> **WHAT YOU HAVE TO DO**: Keep the pictures out. Copy every line of the listing exactly.

------------

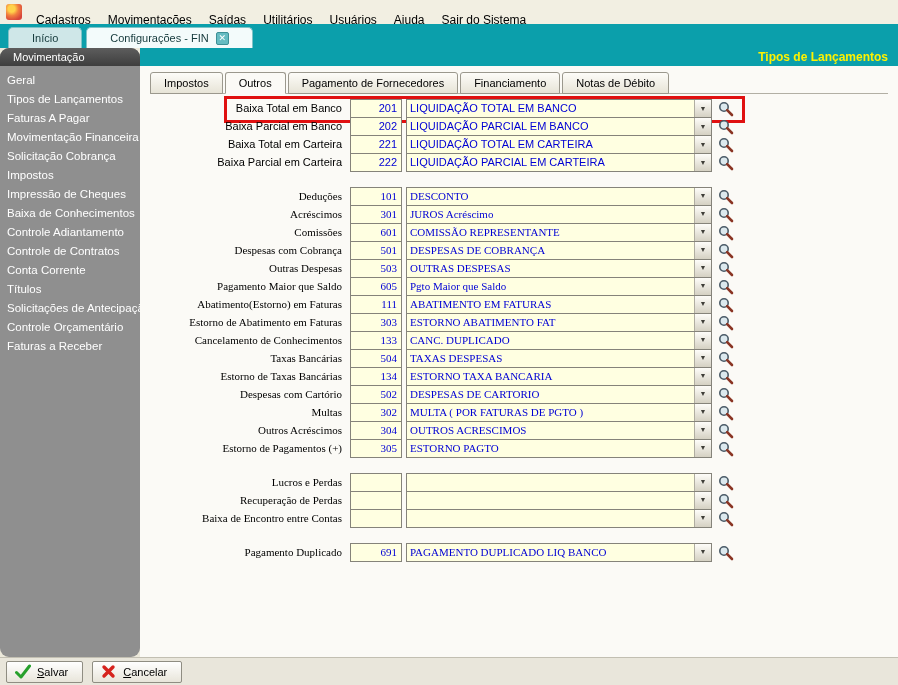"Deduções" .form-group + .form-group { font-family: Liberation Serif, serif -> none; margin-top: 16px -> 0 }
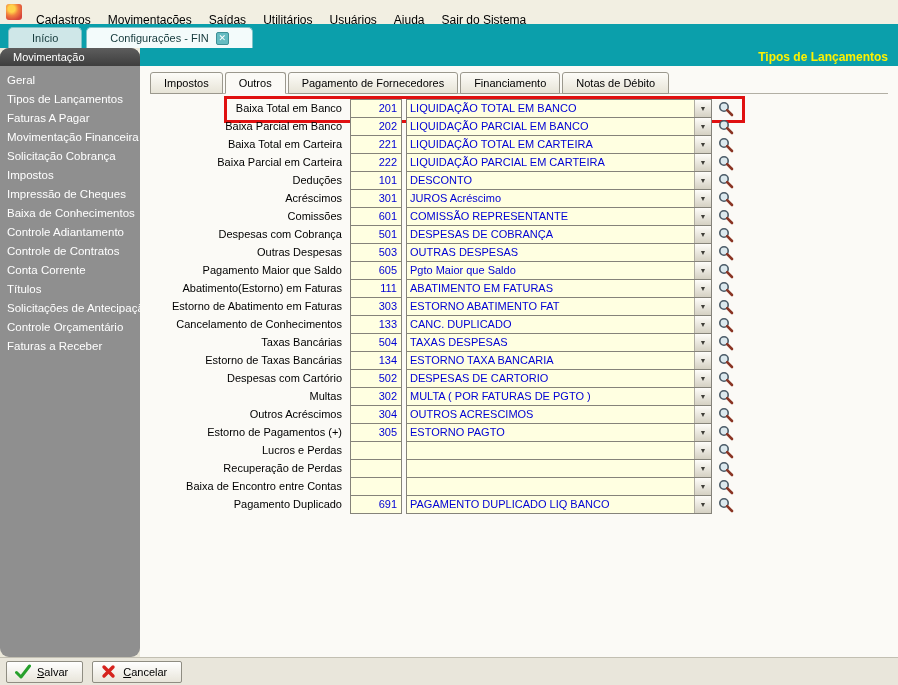"CANC. DUPLICADO" span.dd-text { text: DUPLICADO -> CONHECTO }
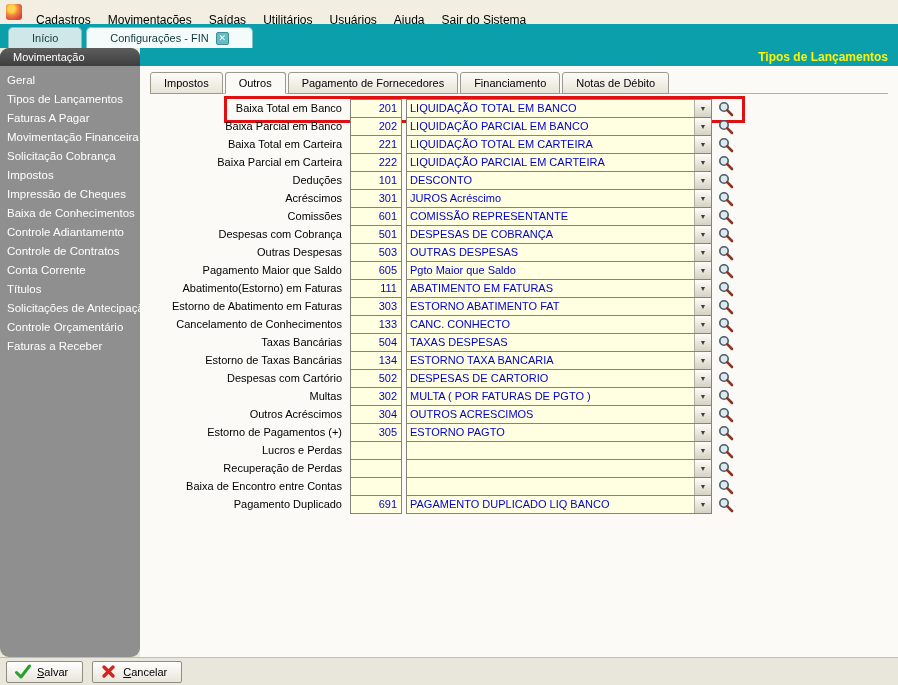"TAXAS DESPESAS" span.dd-text { text: TAXAS DESPESAS -> OUTROS BANCARIAS }
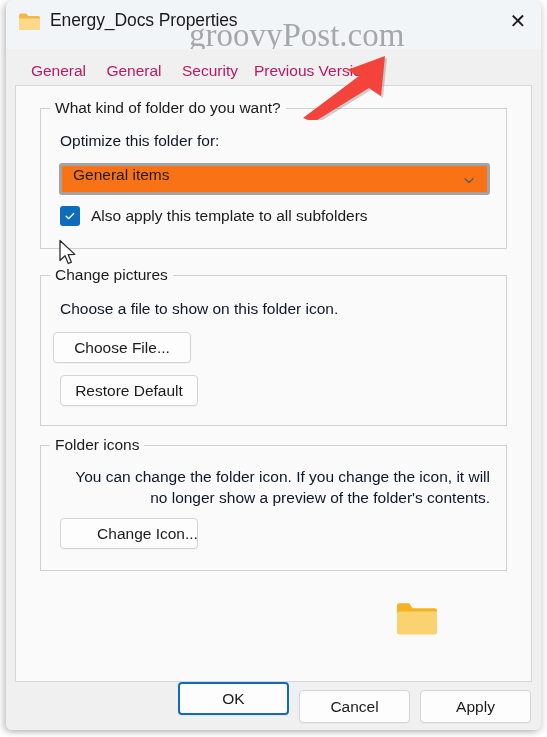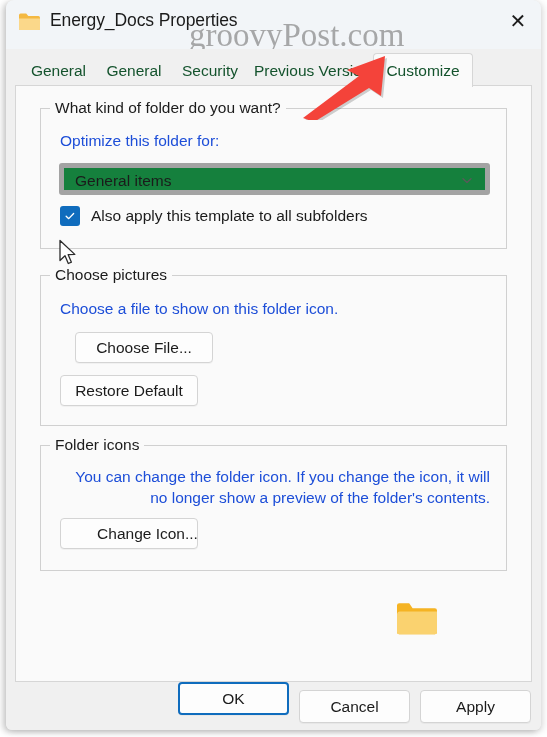"General" .tab { color: #14532d -> #be185d }
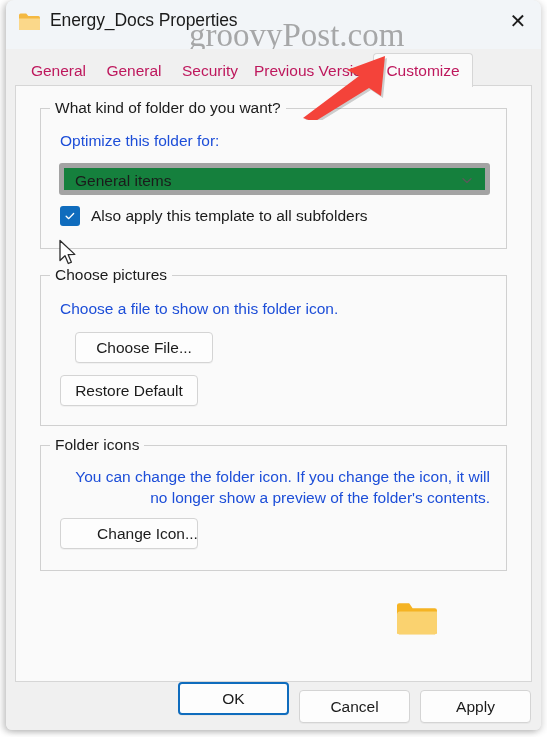"Customize" div.tab { html: <div>Customize</div> -> none }
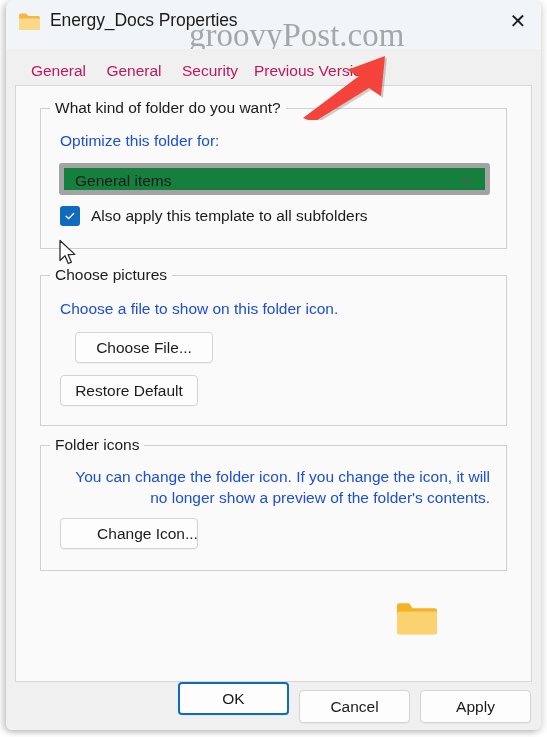"Optimize this folder for:" .body-text { color: #1d4ed8 -> #0f172a }
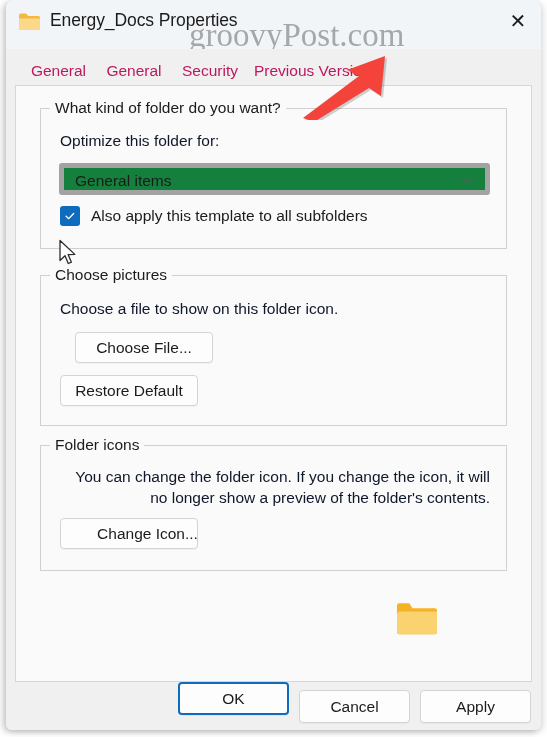"General items" .combobox { align-items: flex-end -> flex-start; background: #15803d -> #f97316; border: 5px solid #a3a3a3 -> 3px solid #a3a3a3 }
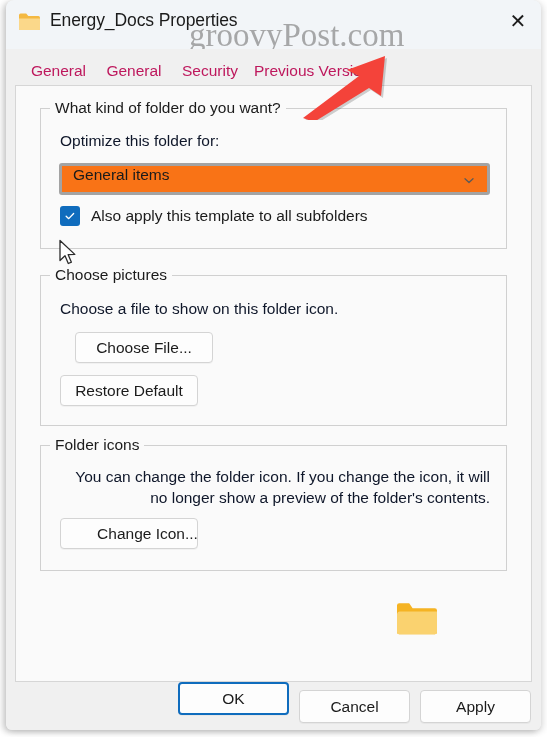"Choose pictures" div.group-label { text: Choose -> Change }
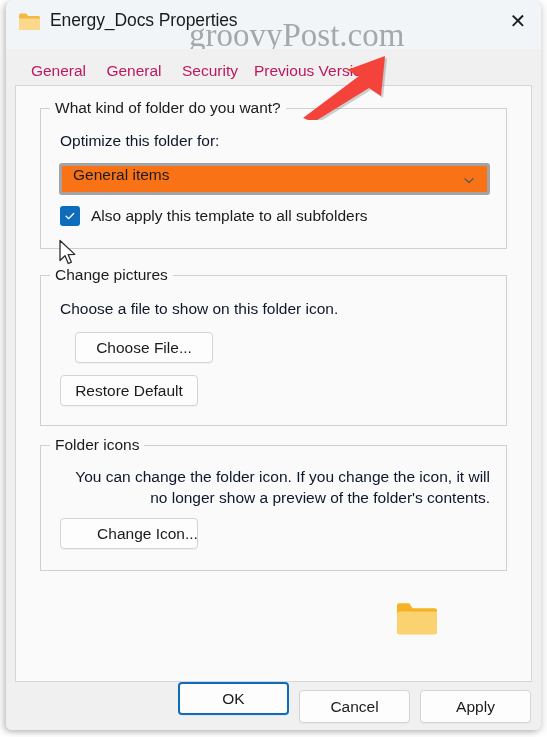"Choose File..." div.btn { left: 34px -> 12px }
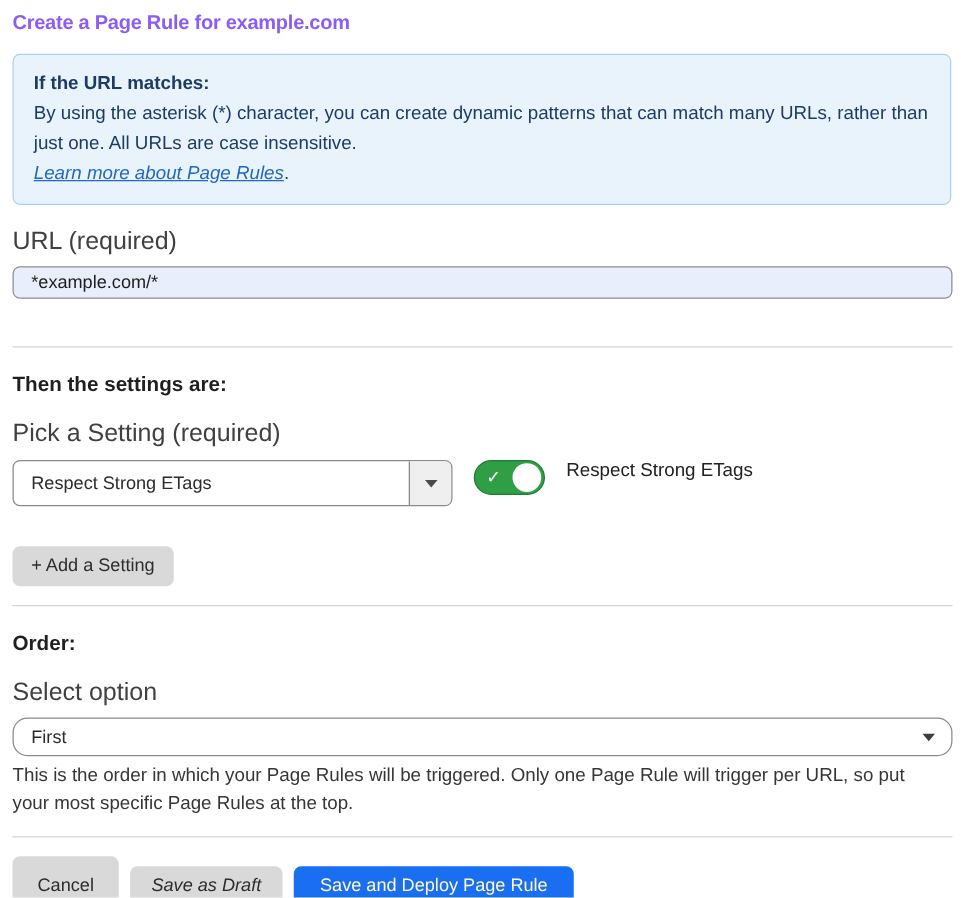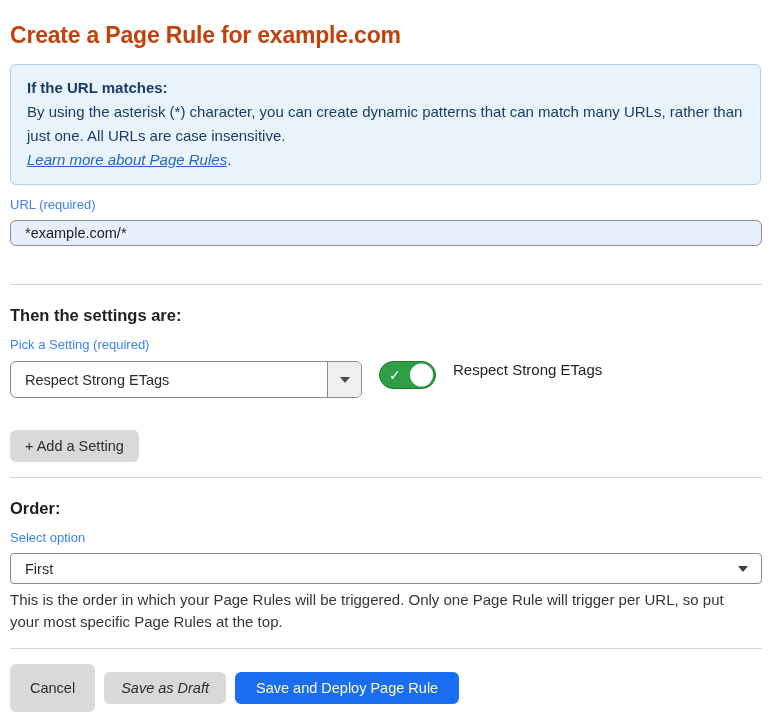"Create a Page Rule for" .page-title { color: #c2410c -> #8b5cf6; font-size: 23px -> 16px; margin-top: 12px -> 0 }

------------

> **RESULT BELOW**:
"Deduções" .form-group + .form-group { font-family: Liberation Serif, serif -> none; margin-top: 16px -> 0 }
"CANC. DUPLICADO" span.dd-text { text: DUPLICADO -> CONHECTO }
"TAXAS DESPESAS" span.dd-text { text: TAXAS DESPESAS -> OUTROS BANCARIAS }
"General" .tab { color: #14532d -> #be185d }
"Customize" div.tab { html: <div>Customize</div> -> none }
"Optimize this folder for:" .body-text { color: #1d4ed8 -> #0f172a }
"General items" .combobox { align-items: flex-end -> flex-start; background: #15803d -> #f97316; border: 5px solid #a3a3a3 -> 3px solid #a3a3a3 }
"Choose pictures" div.group-label { text: Choose -> Change }
"Choose File..." div.btn { left: 34px -> 12px }
"Create a Page Rule for" .page-title { color: #c2410c -> #8b5cf6; font-size: 23px -> 16px; margin-top: 12px -> 0 }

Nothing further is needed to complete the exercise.